[Data for review]

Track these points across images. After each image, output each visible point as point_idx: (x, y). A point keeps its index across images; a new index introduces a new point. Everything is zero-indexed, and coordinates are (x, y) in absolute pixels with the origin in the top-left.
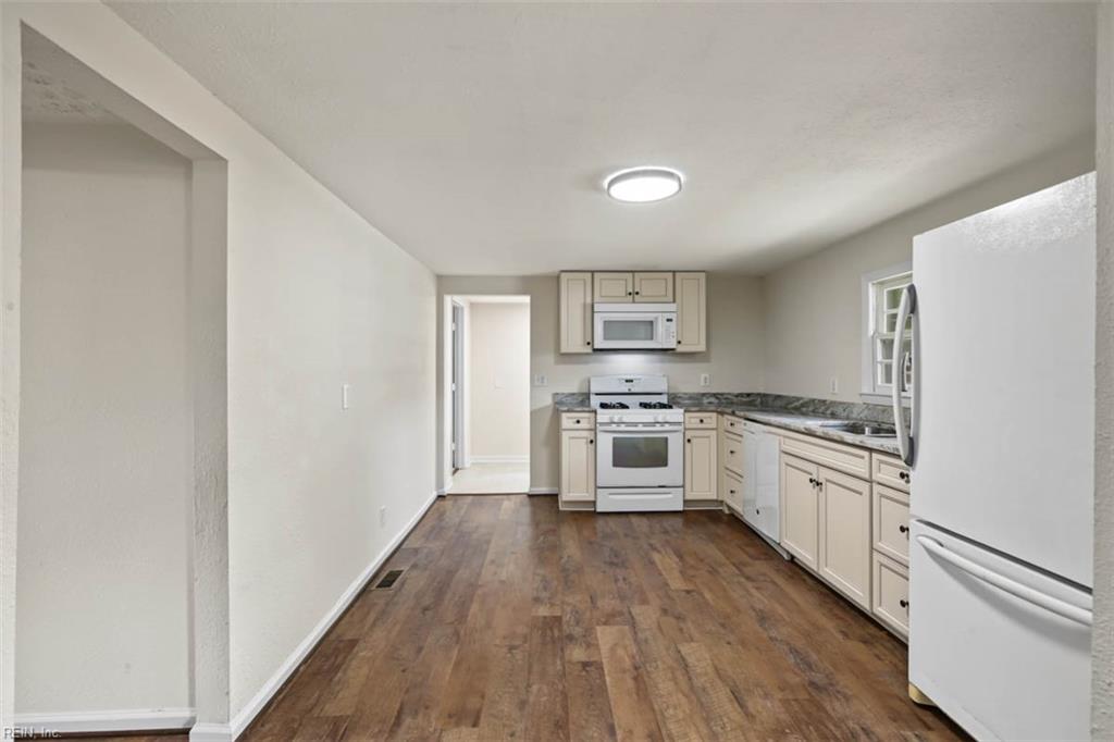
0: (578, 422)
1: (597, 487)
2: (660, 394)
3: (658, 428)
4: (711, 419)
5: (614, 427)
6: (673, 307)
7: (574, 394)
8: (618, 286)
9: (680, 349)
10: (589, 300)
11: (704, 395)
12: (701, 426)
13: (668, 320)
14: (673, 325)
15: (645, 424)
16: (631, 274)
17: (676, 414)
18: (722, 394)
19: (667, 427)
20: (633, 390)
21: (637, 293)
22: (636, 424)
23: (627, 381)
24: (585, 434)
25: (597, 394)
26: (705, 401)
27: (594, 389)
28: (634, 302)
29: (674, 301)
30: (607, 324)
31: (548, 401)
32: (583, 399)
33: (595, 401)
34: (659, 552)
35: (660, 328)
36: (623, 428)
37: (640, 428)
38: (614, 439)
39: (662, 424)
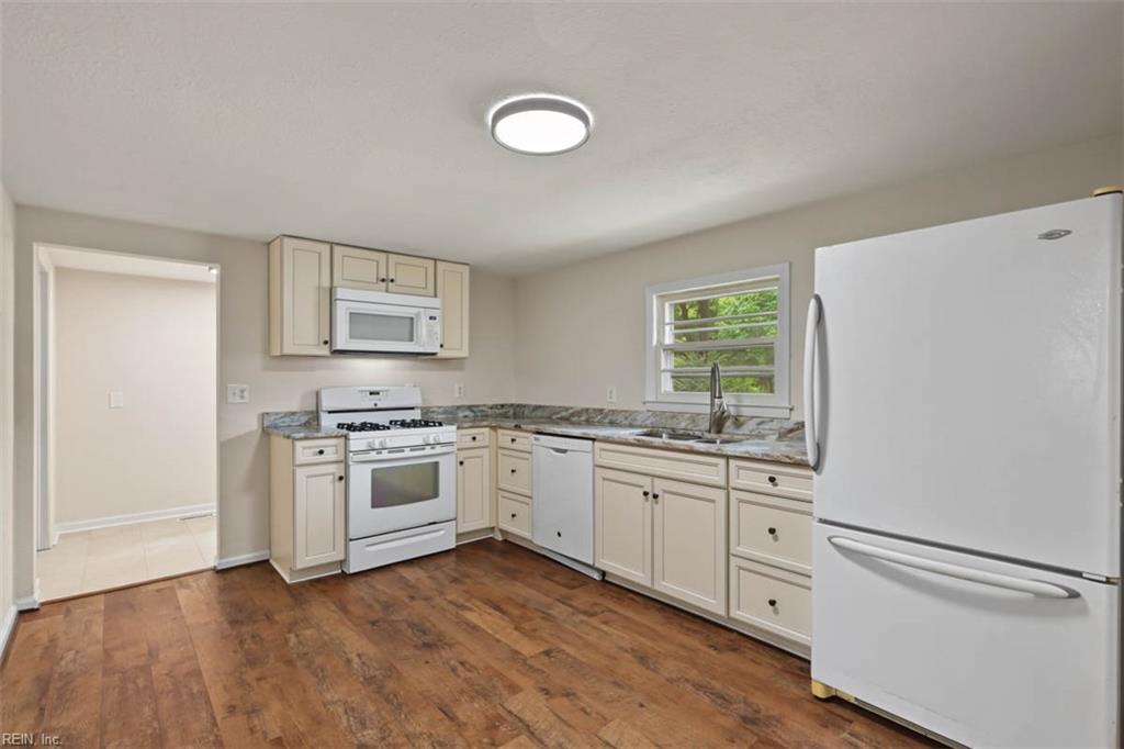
0: (321, 452)
1: (348, 540)
2: (413, 408)
3: (428, 451)
4: (484, 434)
5: (373, 455)
6: (436, 302)
7: (293, 414)
8: (367, 267)
9: (442, 354)
10: (326, 283)
11: (459, 408)
12: (474, 444)
13: (431, 318)
14: (437, 326)
15: (413, 448)
16: (384, 255)
17: (447, 433)
18: (477, 406)
19: (439, 449)
20: (379, 406)
21: (392, 281)
22: (400, 449)
23: (371, 393)
24: (332, 468)
25: (330, 412)
26: (461, 414)
27: (326, 404)
28: (387, 291)
29: (435, 296)
30: (354, 317)
31: (253, 425)
32: (311, 421)
33: (328, 422)
34: (470, 609)
35: (423, 327)
36: (385, 455)
37: (407, 453)
38: (374, 471)
39: (433, 446)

[Work instructions]
Reproduce the listing above line for line, leaving out the pictures.

[Answer to this exercise]
Track these points across images. After each image, output each visible point as point_idx: (x, y). A point keeps its index across images; a new index introduces a new point. Everything is zero-indexed, and coordinates are (x, y) in absolute pixels with the origin in the top-left.
0: (578, 422)
1: (597, 487)
2: (660, 394)
3: (658, 428)
4: (711, 419)
5: (614, 427)
6: (673, 307)
7: (574, 394)
8: (618, 286)
9: (680, 349)
10: (589, 300)
11: (704, 395)
12: (701, 426)
13: (668, 320)
14: (673, 325)
15: (645, 424)
16: (631, 274)
17: (676, 414)
18: (722, 394)
19: (667, 427)
20: (633, 390)
21: (637, 293)
22: (636, 424)
23: (627, 381)
24: (585, 434)
25: (597, 394)
26: (705, 401)
27: (594, 389)
28: (634, 302)
29: (674, 301)
30: (607, 324)
31: (548, 401)
32: (583, 399)
33: (595, 401)
34: (659, 552)
35: (660, 328)
36: (623, 428)
37: (640, 428)
38: (614, 439)
39: (662, 424)
0: (321, 452)
1: (348, 540)
2: (413, 408)
3: (428, 451)
4: (484, 434)
5: (373, 455)
6: (436, 302)
7: (293, 414)
8: (367, 267)
9: (442, 354)
10: (326, 283)
11: (459, 408)
12: (474, 444)
13: (431, 318)
14: (437, 326)
15: (413, 448)
16: (384, 255)
17: (447, 433)
18: (477, 406)
19: (439, 449)
20: (379, 406)
21: (392, 281)
22: (400, 449)
23: (371, 393)
24: (332, 468)
25: (330, 412)
26: (461, 414)
27: (326, 404)
28: (387, 291)
29: (435, 296)
30: (354, 317)
31: (253, 425)
32: (311, 421)
33: (328, 422)
34: (470, 609)
35: (423, 327)
36: (385, 455)
37: (407, 453)
38: (374, 471)
39: (433, 446)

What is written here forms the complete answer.